Problem to solve
Pull out every line of text from the entries below and reproduce each one unchanged, in the order given. Leave the pictures out of your answer.

___

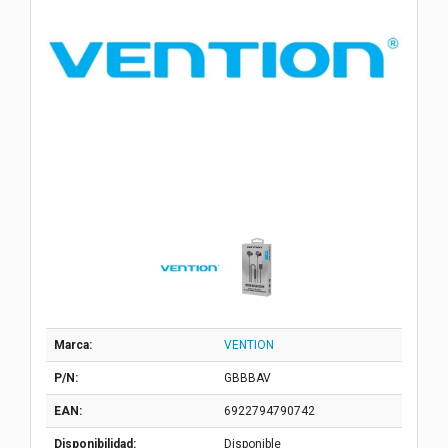
Marca:
VENTION
P/N:
GBBBAV
EAN:
6922794790742
Disponibilidad:
Disponible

___

Your solution
Marca:
VENTION
P/N:
GBBBAV
EAN:
6922794790742
Disponibilidad:
Disponible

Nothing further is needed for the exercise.